Iman yang menyelamatkan memiliki beberapa unsur penting, mencangkup:
(1) Melibatkan pengetahuan secara intelektual. Seseorang menerima keselamatan karena ia sebelumnya telah tahu apa yang sudah dilakukan Allah melalui Yesus Kristus. Bolehkah seorang ayah berkata kepada anaknya, “Nak, tidak masalah jika kamu percaya Pak Iwan, tetangga kita, sebagai ayahmu, asal kamu tulus dan sungguh-sungguh memercayainya?” Ini konyol, bukan? Iman yang menyelamatkan bukan iman yang buta, tapi melibatkan akal pengetahuan yang jelas akan objek iman. Alkitab tidak berkata, “Percaya saja”, tetapi “Percayalah kepada Tuhan Yesus Kristus.” (Kis. 16:31; Rm.10:9-10). Iman yang menyelamatkan melibatkan pengetahuan secara intelektual akan kebenaran Injil di dalam pribadi dan karya Kristus.

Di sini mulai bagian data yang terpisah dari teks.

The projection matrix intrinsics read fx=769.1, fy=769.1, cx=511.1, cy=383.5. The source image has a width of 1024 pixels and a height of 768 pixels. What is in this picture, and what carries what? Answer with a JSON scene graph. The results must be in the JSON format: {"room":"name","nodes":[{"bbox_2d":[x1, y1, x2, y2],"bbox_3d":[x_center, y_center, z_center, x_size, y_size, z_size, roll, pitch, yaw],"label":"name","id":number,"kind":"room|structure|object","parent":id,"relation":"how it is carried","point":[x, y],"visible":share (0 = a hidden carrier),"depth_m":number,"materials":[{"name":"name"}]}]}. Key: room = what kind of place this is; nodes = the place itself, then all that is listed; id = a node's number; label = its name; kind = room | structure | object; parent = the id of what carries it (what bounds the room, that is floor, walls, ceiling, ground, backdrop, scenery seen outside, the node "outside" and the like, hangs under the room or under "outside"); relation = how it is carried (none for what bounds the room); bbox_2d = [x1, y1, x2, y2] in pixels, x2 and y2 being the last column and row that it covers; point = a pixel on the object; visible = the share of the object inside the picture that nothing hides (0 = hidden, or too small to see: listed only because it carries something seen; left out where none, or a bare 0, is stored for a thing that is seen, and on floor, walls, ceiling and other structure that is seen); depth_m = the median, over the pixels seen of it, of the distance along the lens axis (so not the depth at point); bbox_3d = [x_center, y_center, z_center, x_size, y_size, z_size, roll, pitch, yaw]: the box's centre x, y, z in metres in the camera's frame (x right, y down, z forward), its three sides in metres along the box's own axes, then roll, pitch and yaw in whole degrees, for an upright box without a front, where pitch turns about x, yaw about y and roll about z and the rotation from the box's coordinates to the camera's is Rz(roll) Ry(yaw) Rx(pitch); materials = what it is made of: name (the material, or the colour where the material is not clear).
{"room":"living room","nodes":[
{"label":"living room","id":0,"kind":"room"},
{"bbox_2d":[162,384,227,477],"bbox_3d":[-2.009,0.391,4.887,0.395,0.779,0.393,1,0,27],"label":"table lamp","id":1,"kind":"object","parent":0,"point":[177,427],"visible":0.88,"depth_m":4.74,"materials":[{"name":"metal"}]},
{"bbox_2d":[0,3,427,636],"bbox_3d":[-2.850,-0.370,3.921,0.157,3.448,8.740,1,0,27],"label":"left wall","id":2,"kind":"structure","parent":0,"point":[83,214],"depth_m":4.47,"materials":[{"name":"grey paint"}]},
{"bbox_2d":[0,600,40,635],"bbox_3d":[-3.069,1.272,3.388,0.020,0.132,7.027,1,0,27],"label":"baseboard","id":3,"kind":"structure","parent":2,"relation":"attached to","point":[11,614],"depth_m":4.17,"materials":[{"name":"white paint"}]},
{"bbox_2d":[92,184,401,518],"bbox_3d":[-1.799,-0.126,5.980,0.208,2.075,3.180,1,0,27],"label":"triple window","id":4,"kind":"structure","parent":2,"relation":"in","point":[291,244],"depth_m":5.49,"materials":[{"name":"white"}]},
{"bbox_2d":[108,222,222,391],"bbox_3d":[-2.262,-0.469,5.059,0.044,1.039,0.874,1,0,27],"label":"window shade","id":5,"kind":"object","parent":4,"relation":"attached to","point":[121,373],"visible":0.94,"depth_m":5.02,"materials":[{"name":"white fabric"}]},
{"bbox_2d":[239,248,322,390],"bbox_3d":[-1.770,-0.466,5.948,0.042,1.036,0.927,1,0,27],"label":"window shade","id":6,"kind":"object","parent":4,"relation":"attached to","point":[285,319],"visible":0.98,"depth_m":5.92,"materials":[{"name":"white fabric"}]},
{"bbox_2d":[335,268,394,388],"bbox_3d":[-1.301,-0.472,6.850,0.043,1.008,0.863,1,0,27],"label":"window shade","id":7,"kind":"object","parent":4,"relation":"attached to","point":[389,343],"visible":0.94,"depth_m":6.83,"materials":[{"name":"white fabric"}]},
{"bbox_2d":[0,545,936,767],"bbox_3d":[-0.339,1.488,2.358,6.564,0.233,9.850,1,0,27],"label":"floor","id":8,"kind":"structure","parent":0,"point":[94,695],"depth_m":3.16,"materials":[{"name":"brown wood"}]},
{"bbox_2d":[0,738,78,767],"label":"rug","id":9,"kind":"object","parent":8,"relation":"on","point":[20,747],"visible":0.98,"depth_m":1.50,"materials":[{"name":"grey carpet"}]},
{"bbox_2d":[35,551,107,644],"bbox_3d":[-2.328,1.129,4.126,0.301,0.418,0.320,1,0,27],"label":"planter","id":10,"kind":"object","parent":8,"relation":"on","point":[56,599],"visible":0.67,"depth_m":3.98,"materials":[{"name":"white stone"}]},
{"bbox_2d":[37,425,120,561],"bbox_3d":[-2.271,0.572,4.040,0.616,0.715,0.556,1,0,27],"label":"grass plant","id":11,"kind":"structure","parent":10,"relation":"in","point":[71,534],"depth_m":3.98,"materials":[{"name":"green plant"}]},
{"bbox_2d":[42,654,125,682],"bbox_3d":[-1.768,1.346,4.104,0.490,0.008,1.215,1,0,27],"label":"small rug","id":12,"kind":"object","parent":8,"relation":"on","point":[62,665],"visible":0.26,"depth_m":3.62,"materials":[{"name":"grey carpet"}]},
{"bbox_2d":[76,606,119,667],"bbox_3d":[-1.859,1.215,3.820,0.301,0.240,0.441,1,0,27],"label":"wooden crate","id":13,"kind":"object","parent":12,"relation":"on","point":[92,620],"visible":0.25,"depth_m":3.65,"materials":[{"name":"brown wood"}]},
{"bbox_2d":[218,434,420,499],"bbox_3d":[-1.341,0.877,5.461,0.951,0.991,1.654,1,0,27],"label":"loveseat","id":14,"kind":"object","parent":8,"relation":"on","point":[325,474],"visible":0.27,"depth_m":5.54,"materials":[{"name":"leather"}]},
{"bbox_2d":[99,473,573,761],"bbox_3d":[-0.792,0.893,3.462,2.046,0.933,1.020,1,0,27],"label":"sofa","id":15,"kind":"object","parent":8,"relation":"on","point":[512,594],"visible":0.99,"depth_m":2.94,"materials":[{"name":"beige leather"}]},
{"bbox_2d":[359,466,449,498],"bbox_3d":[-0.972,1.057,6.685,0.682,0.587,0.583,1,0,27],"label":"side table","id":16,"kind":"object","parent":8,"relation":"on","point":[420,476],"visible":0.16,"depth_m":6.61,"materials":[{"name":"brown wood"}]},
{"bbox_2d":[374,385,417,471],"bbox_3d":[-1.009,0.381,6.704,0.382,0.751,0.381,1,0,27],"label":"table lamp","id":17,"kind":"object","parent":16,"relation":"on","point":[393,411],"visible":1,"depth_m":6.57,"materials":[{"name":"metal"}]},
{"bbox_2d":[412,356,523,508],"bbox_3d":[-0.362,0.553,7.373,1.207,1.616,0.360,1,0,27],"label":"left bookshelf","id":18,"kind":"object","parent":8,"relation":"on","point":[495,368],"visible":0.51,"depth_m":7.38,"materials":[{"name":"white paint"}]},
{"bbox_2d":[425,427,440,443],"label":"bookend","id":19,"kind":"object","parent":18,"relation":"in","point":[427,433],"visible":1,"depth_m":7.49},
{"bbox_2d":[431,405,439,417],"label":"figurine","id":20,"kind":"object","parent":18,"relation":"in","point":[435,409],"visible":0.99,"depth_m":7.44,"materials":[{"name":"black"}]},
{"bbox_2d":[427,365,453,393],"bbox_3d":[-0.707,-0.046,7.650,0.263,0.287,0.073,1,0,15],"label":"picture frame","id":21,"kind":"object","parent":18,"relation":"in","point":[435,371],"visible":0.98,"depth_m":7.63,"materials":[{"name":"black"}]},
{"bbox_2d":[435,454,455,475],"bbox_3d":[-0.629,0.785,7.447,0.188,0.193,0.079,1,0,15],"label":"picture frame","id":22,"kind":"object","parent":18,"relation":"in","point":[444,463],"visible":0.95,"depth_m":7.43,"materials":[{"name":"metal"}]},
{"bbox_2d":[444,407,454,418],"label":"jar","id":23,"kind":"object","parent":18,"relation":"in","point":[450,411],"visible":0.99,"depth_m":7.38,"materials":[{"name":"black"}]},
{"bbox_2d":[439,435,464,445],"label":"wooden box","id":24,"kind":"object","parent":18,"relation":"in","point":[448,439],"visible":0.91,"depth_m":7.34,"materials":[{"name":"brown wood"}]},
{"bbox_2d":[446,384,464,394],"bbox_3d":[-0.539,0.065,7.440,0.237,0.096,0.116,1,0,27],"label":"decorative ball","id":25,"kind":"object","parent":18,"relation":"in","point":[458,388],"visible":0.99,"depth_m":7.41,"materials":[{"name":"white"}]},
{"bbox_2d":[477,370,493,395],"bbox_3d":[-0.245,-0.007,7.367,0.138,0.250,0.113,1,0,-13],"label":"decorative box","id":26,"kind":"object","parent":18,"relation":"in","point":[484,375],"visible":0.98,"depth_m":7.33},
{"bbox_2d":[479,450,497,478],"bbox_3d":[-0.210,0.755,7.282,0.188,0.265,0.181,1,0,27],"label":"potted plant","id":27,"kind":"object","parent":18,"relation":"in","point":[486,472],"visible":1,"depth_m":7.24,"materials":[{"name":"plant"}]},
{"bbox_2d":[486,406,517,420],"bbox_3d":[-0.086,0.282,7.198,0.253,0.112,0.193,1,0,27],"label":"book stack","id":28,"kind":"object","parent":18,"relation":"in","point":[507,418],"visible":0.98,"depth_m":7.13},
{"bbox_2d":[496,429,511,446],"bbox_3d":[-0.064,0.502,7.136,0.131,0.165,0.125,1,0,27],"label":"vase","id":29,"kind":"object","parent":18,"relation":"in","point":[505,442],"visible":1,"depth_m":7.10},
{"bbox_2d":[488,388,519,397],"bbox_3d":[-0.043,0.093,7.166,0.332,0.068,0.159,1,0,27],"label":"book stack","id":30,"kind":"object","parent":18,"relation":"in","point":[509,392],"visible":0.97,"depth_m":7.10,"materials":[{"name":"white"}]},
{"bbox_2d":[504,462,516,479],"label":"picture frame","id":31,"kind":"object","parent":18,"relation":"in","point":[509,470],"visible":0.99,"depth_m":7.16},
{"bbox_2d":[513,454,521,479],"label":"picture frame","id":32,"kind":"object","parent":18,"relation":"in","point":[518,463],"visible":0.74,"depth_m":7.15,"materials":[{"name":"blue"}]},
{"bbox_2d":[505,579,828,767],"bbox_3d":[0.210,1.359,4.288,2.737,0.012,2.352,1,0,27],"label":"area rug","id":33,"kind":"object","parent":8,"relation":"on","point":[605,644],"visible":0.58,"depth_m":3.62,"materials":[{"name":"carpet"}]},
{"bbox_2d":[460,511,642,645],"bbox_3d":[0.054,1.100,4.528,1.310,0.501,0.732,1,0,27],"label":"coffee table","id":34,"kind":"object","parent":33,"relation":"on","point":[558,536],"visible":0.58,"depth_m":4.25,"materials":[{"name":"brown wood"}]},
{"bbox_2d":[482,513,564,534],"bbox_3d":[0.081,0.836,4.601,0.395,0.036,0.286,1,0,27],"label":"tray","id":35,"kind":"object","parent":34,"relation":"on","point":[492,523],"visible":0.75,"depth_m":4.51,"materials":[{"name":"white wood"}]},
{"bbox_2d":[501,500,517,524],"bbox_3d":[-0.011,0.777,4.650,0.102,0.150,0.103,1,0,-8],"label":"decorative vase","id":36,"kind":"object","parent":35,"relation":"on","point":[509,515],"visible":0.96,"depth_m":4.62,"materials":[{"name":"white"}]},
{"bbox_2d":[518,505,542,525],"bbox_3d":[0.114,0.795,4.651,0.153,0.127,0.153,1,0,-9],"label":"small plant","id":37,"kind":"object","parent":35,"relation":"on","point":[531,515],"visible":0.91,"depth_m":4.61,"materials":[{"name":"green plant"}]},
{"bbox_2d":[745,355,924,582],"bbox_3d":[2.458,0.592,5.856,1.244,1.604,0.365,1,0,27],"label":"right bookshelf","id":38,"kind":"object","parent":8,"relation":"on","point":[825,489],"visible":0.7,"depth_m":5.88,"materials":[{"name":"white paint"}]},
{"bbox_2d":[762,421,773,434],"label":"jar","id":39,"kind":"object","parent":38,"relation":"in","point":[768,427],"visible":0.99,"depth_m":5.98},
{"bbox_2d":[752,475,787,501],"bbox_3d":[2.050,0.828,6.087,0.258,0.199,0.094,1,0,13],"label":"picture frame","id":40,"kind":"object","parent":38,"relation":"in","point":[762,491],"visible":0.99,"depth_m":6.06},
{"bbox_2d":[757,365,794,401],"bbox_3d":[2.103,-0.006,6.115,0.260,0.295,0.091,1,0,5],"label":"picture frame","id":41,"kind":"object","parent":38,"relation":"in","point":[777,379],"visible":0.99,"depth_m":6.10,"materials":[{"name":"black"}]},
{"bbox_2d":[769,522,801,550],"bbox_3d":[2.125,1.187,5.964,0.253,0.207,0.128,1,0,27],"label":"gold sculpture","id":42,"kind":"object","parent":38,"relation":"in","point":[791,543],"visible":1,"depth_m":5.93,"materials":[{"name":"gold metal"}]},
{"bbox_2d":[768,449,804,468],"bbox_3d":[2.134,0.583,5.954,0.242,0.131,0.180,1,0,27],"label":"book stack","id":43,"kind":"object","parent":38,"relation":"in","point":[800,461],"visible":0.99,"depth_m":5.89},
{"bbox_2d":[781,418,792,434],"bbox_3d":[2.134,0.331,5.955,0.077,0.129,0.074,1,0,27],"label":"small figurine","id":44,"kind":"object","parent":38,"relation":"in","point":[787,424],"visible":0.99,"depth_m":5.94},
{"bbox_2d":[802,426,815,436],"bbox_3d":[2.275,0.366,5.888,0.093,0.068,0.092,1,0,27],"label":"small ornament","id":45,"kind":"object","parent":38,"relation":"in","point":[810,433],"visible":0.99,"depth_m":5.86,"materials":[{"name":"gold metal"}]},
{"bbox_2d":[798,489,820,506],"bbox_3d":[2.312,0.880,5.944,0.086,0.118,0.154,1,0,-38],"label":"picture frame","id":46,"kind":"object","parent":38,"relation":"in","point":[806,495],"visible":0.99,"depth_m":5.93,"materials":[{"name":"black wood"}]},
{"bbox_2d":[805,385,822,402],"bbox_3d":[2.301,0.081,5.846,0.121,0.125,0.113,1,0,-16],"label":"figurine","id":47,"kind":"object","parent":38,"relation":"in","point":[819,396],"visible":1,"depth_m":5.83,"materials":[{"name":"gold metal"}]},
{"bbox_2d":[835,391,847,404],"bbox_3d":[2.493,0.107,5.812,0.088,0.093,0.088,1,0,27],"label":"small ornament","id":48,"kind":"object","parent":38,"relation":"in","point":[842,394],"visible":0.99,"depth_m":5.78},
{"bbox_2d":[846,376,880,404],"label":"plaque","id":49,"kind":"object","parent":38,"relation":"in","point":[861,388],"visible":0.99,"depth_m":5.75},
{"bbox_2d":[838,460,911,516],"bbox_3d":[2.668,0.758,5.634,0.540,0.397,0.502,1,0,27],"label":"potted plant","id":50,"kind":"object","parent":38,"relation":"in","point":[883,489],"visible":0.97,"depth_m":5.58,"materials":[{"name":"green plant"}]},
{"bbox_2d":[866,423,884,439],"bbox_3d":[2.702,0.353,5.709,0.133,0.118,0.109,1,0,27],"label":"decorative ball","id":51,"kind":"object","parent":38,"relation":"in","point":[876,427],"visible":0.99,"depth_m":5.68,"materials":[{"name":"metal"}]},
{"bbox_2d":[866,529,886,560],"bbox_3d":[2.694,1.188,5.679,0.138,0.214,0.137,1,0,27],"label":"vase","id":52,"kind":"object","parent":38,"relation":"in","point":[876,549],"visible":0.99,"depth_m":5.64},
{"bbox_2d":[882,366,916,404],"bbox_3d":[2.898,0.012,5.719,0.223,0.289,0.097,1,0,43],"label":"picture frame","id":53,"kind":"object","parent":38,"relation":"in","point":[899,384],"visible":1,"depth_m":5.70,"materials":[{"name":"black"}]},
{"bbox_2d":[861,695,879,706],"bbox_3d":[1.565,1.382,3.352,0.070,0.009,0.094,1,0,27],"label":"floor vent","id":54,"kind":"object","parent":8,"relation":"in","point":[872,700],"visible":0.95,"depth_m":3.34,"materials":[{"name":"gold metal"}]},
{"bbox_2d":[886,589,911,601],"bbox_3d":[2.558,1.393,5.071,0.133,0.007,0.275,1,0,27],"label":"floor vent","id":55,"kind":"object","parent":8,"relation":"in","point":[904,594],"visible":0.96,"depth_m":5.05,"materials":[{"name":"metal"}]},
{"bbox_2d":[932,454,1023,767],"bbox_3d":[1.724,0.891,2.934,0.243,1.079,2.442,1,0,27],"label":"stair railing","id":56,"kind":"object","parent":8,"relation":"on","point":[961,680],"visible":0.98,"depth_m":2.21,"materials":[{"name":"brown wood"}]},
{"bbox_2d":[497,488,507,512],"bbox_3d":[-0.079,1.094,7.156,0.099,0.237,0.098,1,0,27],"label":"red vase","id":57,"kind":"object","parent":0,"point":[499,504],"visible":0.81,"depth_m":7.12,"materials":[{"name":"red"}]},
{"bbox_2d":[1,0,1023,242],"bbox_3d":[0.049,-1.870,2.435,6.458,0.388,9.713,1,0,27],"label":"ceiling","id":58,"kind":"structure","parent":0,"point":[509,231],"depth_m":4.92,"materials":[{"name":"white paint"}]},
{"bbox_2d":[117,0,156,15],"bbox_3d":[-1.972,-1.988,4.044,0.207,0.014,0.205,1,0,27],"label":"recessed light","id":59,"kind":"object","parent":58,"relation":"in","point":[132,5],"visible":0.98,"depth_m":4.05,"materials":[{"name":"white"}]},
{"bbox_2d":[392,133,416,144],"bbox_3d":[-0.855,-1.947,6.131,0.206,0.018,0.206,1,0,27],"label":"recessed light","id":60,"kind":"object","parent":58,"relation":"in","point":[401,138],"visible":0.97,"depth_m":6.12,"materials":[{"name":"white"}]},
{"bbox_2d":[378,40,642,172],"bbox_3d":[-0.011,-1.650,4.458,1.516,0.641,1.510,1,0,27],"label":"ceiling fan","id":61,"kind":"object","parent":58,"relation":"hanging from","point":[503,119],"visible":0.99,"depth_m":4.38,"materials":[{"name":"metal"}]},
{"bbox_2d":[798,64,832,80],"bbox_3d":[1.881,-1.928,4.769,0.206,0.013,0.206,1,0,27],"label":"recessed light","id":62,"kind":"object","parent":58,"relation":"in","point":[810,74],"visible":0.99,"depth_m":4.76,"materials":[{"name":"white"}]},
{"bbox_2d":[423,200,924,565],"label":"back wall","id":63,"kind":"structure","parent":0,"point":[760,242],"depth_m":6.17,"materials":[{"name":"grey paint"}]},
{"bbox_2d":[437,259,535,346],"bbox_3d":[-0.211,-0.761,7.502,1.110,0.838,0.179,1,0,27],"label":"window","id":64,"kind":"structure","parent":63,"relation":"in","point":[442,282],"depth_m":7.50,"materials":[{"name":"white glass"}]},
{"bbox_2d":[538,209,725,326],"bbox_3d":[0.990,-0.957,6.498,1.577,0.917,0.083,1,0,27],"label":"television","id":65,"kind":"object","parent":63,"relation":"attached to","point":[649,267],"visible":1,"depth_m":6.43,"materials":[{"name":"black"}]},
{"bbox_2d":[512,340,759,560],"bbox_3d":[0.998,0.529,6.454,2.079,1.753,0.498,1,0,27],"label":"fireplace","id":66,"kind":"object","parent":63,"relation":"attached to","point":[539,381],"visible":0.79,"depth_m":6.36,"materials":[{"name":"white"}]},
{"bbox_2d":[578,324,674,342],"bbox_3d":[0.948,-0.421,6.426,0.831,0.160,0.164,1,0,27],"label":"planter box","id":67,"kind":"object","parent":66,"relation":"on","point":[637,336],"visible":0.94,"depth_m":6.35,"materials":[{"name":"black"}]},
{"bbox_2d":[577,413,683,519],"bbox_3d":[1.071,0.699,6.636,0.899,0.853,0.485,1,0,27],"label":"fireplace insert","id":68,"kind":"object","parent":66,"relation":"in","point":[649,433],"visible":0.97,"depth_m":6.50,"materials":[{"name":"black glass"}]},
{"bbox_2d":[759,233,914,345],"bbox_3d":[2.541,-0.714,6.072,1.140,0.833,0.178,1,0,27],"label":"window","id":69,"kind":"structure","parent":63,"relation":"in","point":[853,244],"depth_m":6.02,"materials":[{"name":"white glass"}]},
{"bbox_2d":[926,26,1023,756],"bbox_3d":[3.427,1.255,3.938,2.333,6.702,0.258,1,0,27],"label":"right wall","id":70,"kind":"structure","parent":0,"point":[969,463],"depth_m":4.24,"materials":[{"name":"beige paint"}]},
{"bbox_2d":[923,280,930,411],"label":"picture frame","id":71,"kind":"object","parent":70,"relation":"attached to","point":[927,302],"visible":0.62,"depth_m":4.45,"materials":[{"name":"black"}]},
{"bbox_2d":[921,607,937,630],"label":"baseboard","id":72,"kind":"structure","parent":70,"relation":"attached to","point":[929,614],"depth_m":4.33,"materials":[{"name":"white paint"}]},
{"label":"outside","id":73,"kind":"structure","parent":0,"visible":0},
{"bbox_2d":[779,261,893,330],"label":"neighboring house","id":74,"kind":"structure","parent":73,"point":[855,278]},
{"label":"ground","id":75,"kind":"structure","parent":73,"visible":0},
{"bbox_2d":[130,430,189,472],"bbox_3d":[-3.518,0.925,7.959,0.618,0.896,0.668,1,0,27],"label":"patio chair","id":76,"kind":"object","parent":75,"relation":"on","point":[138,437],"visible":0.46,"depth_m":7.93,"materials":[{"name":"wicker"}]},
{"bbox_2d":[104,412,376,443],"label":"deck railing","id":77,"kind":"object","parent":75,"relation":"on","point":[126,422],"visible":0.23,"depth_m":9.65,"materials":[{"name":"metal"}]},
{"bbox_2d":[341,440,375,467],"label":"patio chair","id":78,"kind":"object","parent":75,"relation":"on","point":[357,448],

(2) Melibatkan pengakuan atau persetujuan dengan Kristus. Meskipun seseorang mengerti dan mengakui kebenaran Injil, ia belum memiliki iman yang menyelamatkan. Seorang mahasiswa teologi Kristen bisa mendapat nilai A dalam ujian teologi, tetapi bisa saja ia tidak setuju akan kebenaran Alkitab yang dibaca dan dipelajarinya, bukan? Jadi iman yang menyelamatkan tidak cukup hanya mengetahui sejumlah kenyataan atau fakta kebenaran, kita harus menyetujuinya. Iman adalah persetujuan hati kita terhadap kebenaran yang kita ketahui.
(3) Melibatkan penyerahan diri secara total kepada Kristus. Kepercayaan yang melibatkan penyerahan dan ketergantungan diri kepada Injil merupakan syarat keselamatan yang dituntut Kristus. Misalnya, kita memercayai sebuah kursi cukup kuat untuk menopang tubuh, tetapi jika tidak menyerahkan diri kita duduk di kursi tersebut maka itu bukan kepercayaan yang sejati.
Jadi kepercayaan secara pribadi terjadi setelah memiliki pengetahuan secara intelektual akan kebenaran atau fakta-fakta tentang Yesus, kemudian mempunyai pengakuan akan keindahan Kristus, dan menyerahkan diri secara pribadi kepada Kristus sebagai Juruselamat dan Tuhan. Itulah iman yang menyelamatkan.
Refleksi Diri:
- Apakah Anda sudah memiliki iman yang menyelamatkan?
- Sudahkan Anda melibatkan diri dalam ketiga hal di atas? Mana yang perlu Anda tingkatkan?